How To Bike To The Farmers Market

On Sunday, April 15th, Heirloom Farmers Markets is teaming up with Living Streets Alliance to host Bike to the Farmers’ Market––an annual event that encourages people to hop on their bikes and ride to the Rillito Park farmers’ market. Bikers will be rewarded for their efforts with a free and secure bike valet, prizes, and entertainment. At first thought, the idea of biking to the farmers market on a sunny April morning seems quite idyllic. However, the logistics––like how to store your food, keep it cool, and get a dozen pastured eggs home safely––can seem daunting. With a bit of forethought and planning, you can bike to and from the market with little hassle or concern.

Here’s what you’ll need:

  • Bike panniers or a large backpack
  • Reusable bags
  • Ice packs, for safely transporting meat and cheese
  • Tea towel
  • Tupperware container

Begin your preparation at home. Use the “Fresh at the Market” list on our website to make a list of what you need at the market and organize the items by category: produce, meat, dairy, dry goods, etc. Once you have a tentative idea of what you’re getting at the market, you can begin to plan the best way to transport everything safely and efficiently.

The easiest way to transport goods to and from the market on two wheels is with bike panniers, which prevent you from having to carry a heavy bag on your back; however, a large backpack can serve your needs sufficiently. Be sure to bring a reusable bag or two to gather your goods as you make your way through the market. Once you’ve collected everything you need for a delicious week of local meals, take a few minutes to step away from the market festivities and repack your bags for the ride home.

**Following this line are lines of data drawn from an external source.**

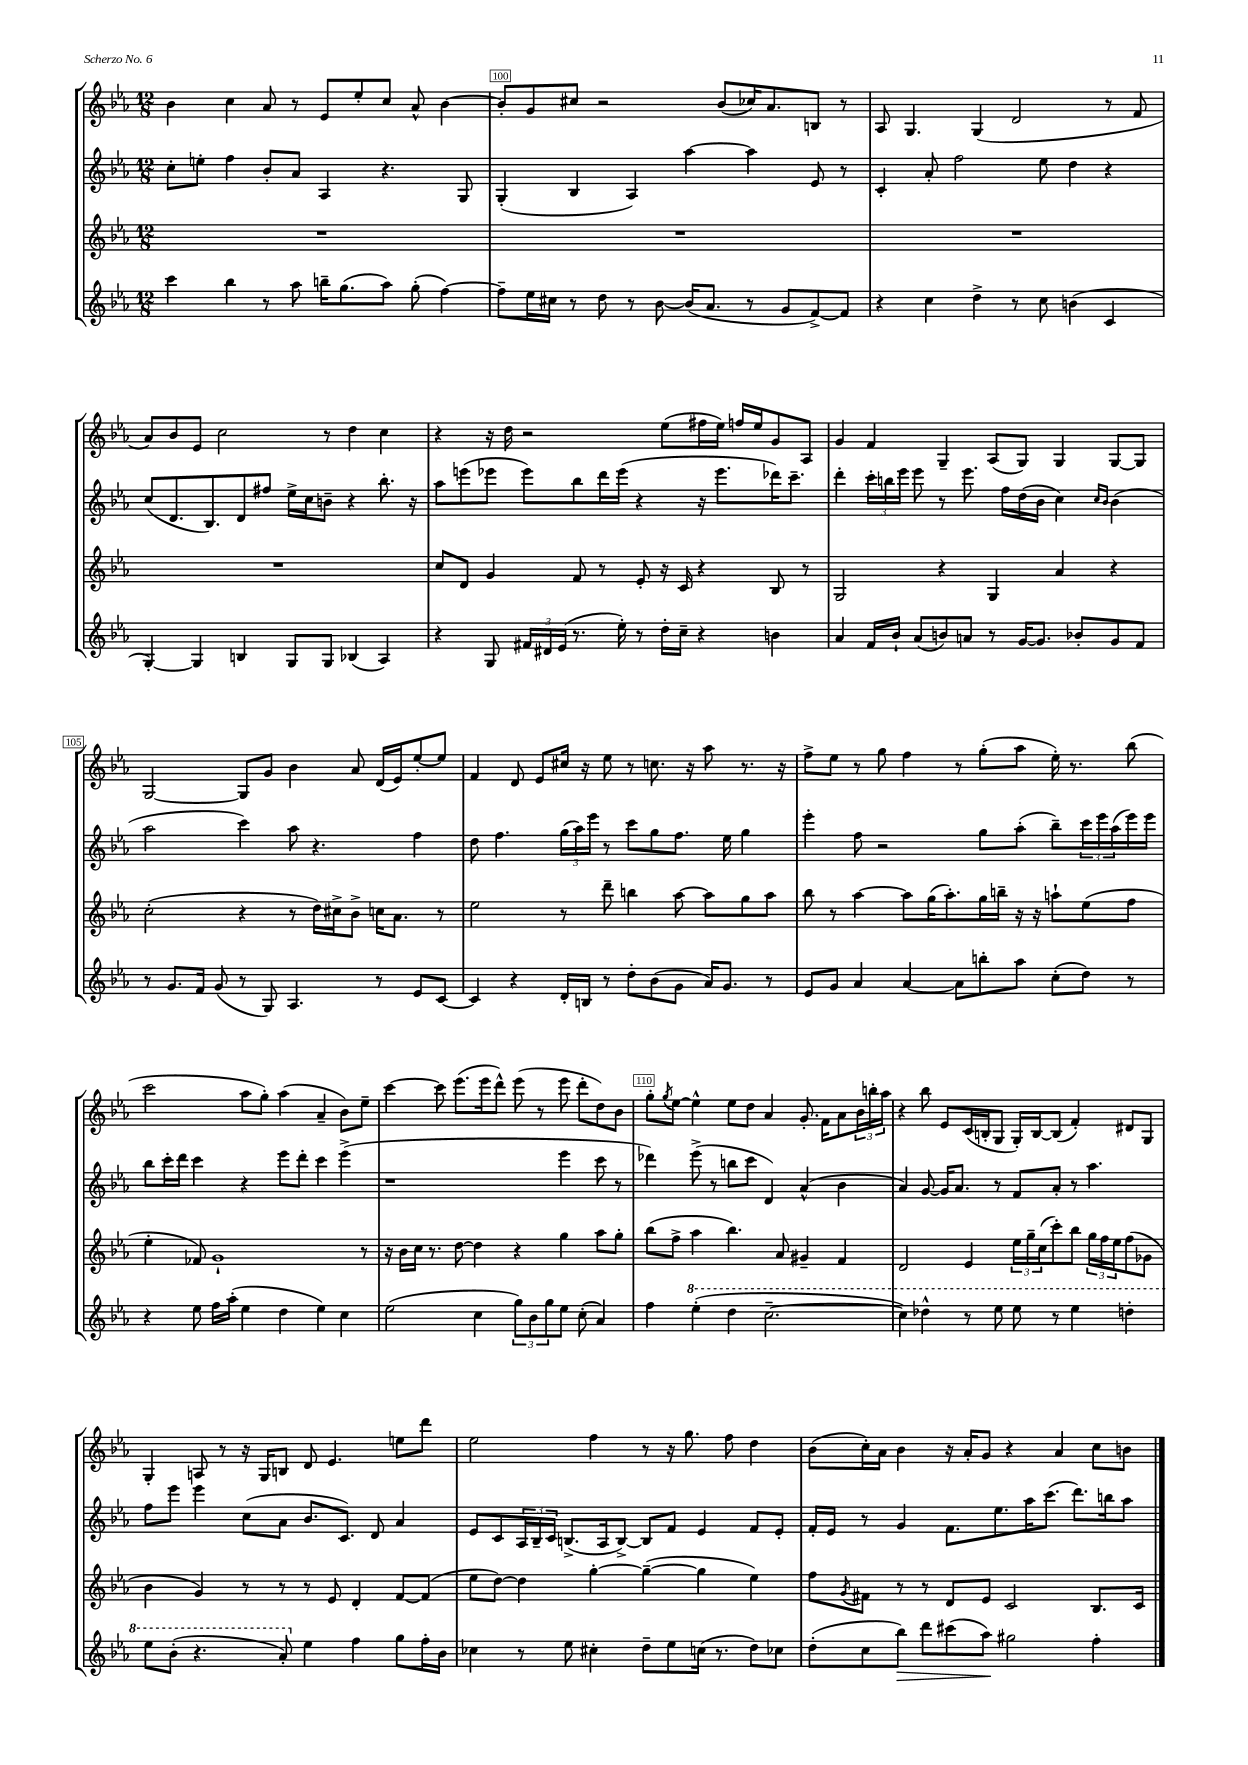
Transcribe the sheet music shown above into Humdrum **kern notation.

**kern	**kern	**kern	**kern
*staff4	*staff3	*staff2	*staff1
*clefG2	*clefG2	*clefG2	*clefG2
*k[b-e-a-]	*k[b-e-a-]	*k[b-e-a-]	*k[b-e-a-]
*M12/8	*M12/8	*M12/8	*M12/8
4ccc\	1.r	8cc'\L	4b-\
.	.	8ee'\J	.
4bb-\	.	4ff\	4cc\
8r	.	8b-'/L	8a-/
8aa-\	.	8a-/J	8r
16bb~\LK	.	4A-/	8e-/L
(8.gg\	.	.	.
.	.	.	8ee-'/
8aa-\J)	.	4.r	8cc/J
(8gg'\	.	.	8a-^^/
[4ff\)	.	.	[4b-\
.	.	8G/	.
=	=	=	=
8ff~\]L	1.r	(4G'/	8b-'/]L
16ee-\L	.	.	8g/
16cc#\JJ	.	.	.
8r	.	4B-/	8cc#/J
8dd\	.	.	2r
8r	.	4A-/)	.
[8b-\	.	.	.
(16b-/]LK	.	[4aa-\	.
8.a-/J	.	.	.
.	.	.	(8b-/L
8r	.	4aa-\]	16cc-/K)
.	.	.	8.a-/
8g/L	.	.	.
[8f^/)	.	8e-/	8B/J
8f/]J	.	8r	8r
=	=	=	=
4r	1.r	4c'/	8A-/
.	.	.	4.G/
4cc\	.	8a-'/	.
.	.	2ff\	.
4dd^\	.	.	(4G/
8r	.	.	2d/
8cc\	.	8ee-\	.
(4b\	.	4dd\	.
4c/	.	4r	8r
.	.	.	8f/
=	=	=	=
[4G'/)	1.r	(8cc/L	8a-/L)
.	.	8.d/	8b-/
4G/]	.	.	8e-/J
.	.	8.B-/)	.
.	.	.	2cc\
4B/	.	8d/	.
.	.	8ff#/J	.
8G/L	.	16ee-^\LL	.
.	.	16cc\J	.
8G/J	.	8b~\J	8r
(4B-/	.	4r	4dd\
4A-/)	.	8.bb-'\	4cc\
.	.	16r	.
=	=	=	=
4r	8cc/L	8aa-\L	4r
.	8d/J	(8eee\	.
8G/	4g/	8eee-\J	16r
.	.	.	16dd\
24f#/LL	.	8eee-\L)	2r
24d#/	.	.	.
(24e-/JJ	.	.	.
8.r	8f/	8bb-\	.
.	8r	16ddd\L	.
16ee-'\)	.	(16eee-\JJ	.
8r	8e-'/	4r	.
16dd'\LL	16r	.	(8ee-\L
16cc~\JJ	16c/	.	.
4r	4r	16r	16ff#\L
.	.	8.eee-\L	16ee-\JJ)
.	.	.	16ff/LL
.	.	.	16ee-/J
4b\	8B-/	16ddd-\K)	8g/
.	.	8.ccc~\J	.
.	8r	.	8A-/J
=	=	=	=
4a-/	2G/	4ddd'\	4g/
16f/LL	.	24ccc'\LL	4f/
.	.	24bb\	.
16b-`/JJ	.	.	.
.	.	24eee-\JJ	.
(8a-/L	.	8eee-\	.
8b/)	4r	8r	4G~/
8a/J	.	8.eee-\	.
8r	4G/	.	(8A-/L
.	.	16ff\LL	.
[16g/LK	.	(16dd\	8G/J)
8.g/]J	.	16b-\JJ	.
.	4a-/	4cc\)	4G/
8b-'/L	.	.	.
.	.	16qqcc/LL	.
.	.	16qqb-/JJ	.
8g/	4r	(4b-\	[8G/L
8f/J	.	.	8G/]J
=	=	=	=
8r	(2cc'\	2aa-\	[2G/
8.g/L	.	.	.
16f/Jk	.	.	.
(8g/	.	.	.
8r	4r	4ccc\)	8G/]L
8G/)	.	.	8g/J
4.A-/	8r	8aa-\	4b-\
.	16dd\LL)	4.r	.
.	16cc#^\J	.	.
.	8b-^\J	.	8a-/
8r	16cc\LK	.	(16d/LL
.	8.a-\J	.	16e-/J)
8e-/L	.	4ff\	[8ee-'/
[8c/J	8r	.	8ee-/]J
=	=	=	=
4c/]	2ee-\	8dd\	4f/
.	.	4.ff\	.
4r	.	.	8d/
.	.	.	8e-/L
16d'/LL	8r	(24gg\LL	16cc#/Jk
.	.	24aa-\)	.
16B/JJ	.	.	16r
.	.	24eee-\JJ	.
8r	8ddd~\	8r	8ee-\
8dd'\L	4bb\	8ccc\L	8r
(8b-\	.	8gg\	8.cc\
8g\J	[8aa-\	8.ff\J	.
.	.	.	16r
16a-/LK)	8aa-\]L	.	8aa-\
8.g/J	.	16ee-\	.
.	8gg\	4gg\	8.r
8r	8aa-\J	.	.
.	.	.	16r
=	=	=	=
8e-/L	8bb-\	4eee-'\	8ff^\L
8g/J	8r	.	8ee-\J
4a-/	[4aa-\	8ff\	8r
.	.	2r	8gg\
[4a-/	8aa-\]L	.	4ff\
.	(16gg\K	.	.
.	8.aa-'\)	.	.
8a-\]L	.	.	8r
8bb'\	16gg\L	8gg\L	(8gg'\L
.	16bb~\JJ	.	.
8aa-\J	16r	(8aa-'\J	8aa-\J
.	16r	.	.
(8cc'\L	8aa`\L	8bb-~\L)	16ee-'\)
.	.	.	8.r
8dd\J)	(8ee-\	24ccc\L	.
.	.	24eee-\	.
.	.	(24aa-\	.
8r	8ff\J	16eee-\)	(8bb-\
.	.	16eee-\JJ	.
=	=	=	=
4r	4ee-'\	8bb-\L	2ccc\
.	.	16ccc'\L	.
.	.	16ddd\JJ	.
8ee-\	8f-/)	4ccc\	.
16ff\LL	1g`	.	.
(16aa-'\JJ	.	.	.
4ee-\	.	4r	8aa-\L
.	.	.	8gg'\J)
4dd\	.	8eee-\L	(4aa-\
.	.	8ddd'\J	.
4ee-\)	.	4ccc\	4a-~/
4cc\	.	(4eee-^\	8b-\L)
.	8r	.	8ee-~\J
=	=	=	=
(2ee-\	16r	1r	[4ccc\
.	16b-\LL	.	.
.	16cc\JJ	.	.
.	8.r	.	.
.	.	.	8ccc\]
.	[8dd\	.	(8.eee-\L
4cc\	4dd\]	.	.
.	.	.	16eee-\k
.	.	.	8ddd^^\J)
12gg\L)	4r	.	(8eee-\
12b-\	.	.	.
.	.	.	8r
12gg\	.	.	.
8ee-\J	4gg\	4eee-\	8eee-\
(8cc'\	.	.	8ddd'\L
4a-/)	8aa-\L	8ccc\	8dd\)
.	8gg'\J	8r	8b-\J
=	=	=	=
4ff\	(8bb-\L	4ddd-\)	8gg'\L
.	.	.	8qgg/
.	8ff^\J	.	[8ee-\J
(4eee-'\	4aa-\	(8eee-^\	4ee-^^\]
.	.	8r	.
4ddd\	4.bb-\)	8bb\L	8ee-\L
.	.	8ccc\J	8dd\J
[2.ccc~\	.	4d/)	4a-/
.	8a-/	.	.
.	4g#~/	(4a-^^/	8.g'/
.	.	.	16f\LK
.	4f/	4b-\	8a-\
.	.	.	24b-\L
.	.	.	24bb'\
.	.	.	24aa-\JJ
=	=	=	=
4ccc\])	2d/	4a-/)	4r
4ddd-^^\	.	[8g/	8bb-\
.	.	16g/]LK	8e-/L
.	.	8.a-/J	.
8r	4e-/	.	(16c/L
.	.	.	16B'/J
8eee-\	.	8r	8G/J
8eee-\	24ee-\LL	8f/L	16G'/LL)
.	24gg~\	.	.
.	.	.	[16B/J
.	(24cc\J	.	.
8r	8ccc'\)	8a-'/J	(8B/]J
4eee-\	8bb-\J	8r	4f'/)
.	24gg\LL	4.aa-\	.
.	24ff\	.	.
.	24ee-\J	.	.
4ddd'\	(8ff\	.	8d#/L
.	8g-\J	.	8G/J
=	=	=	=
8eee-\L	4b-\	8ff\L	4G'/
(8bb-'\J	.	8eee-\J	.
4.r	4g/)	4eee-\	8A/
.	.	.	8r
.	8r	(8cc\L	16r
.	.	.	16G/LK
8aa-'/)	8r	8a-\J	8B/J
4ee-\	8r	8.b-/L	8d/
.	8e-/	.	4.e-/
.	.	8.c/J)	.
4ff\	4d'/	.	.
.	.	8d/	.
8gg\L	[8f/L	4a-/	8ee\L
16ff'\L	(8f/]J	.	8ddd\J
16b-\JJ	.	.	.
=	=	=	=
4cc-\	8ee-\L	8e-/L	2ee-\
.	[8dd\J)	8c/	.
8r	4dd\]	24A-/L	.
.	.	24B-~/	.
.	.	24c/JJ	.
8ee-\	.	(8.B^/L	.
4cc#'\	[4gg'\	.	4ff\
.	.	16A-/k	.
.	.	[8B^/J)	.
8dd~\L	(4gg~\_	8B/]L	8r
8ee-\	.	8f/J	16r
.	.	.	8.gg\
(16cc\Jk	4gg\]	4e-/	.
8.r	.	.	.
.	.	.	8ff\
8dd\L)	4ee-\)	8f/L	4dd\
8cc-\J	.	8e-'/J	.
=	=	=	=
(8dd'\L	8ff\L	16f'/LL	(8b-\L
.	.	16e-/JJ	.
.	8qg/	.	.
8cc\	8f#\J	8r	16cc'\L)
.	.	.	16a-\JJ
8bb-\J)	8r	4g/	4b-\
8ddd\L	8r	.	.
(8ccc#\	8d/L	8.f\L	16r
.	.	.	16a-'/LK
8aa-\J)	8e-/J	.	8g/J
.	.	8.ee-\	.
2gg#\	2c/	.	4r
.	.	16aa-\K	.
.	.	(8.ccc\J	.
.	.	.	4a-/
.	.	8.ddd\L)	.
4ff'\	8.B-/L	.	8cc\L
.	.	16bb\k	.
.	.	8aa-\J	8b\J
.	16c/Jk	.	.
==	==	==	==
*-	*-	*-	*-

To safely transport cold-storage items like meat and cheese, pack a few frozen ice packs in your bag and use them to keep these items cool on your journey home from the market. Store these highly perishable items, along with ice packs, at the bottom of your bag. Protect fragile items, like eggs and tomatoes, from breaking and bruising by wrapping a kitchen towel or t-shirt around egg cartons and packing delicate produce in a lidded container. Store these items at the top of your bag and ensure that no heavy items are placed on top of them. Bumps in the road can prove to be a bigger threat to delicate foods, so take The Loop––and extensive and well-paved bike path––for as much of your ride as possible. Once you experience how easy it is to bike to the farmers market (and back), you’ll want to do it every week! Happy riding!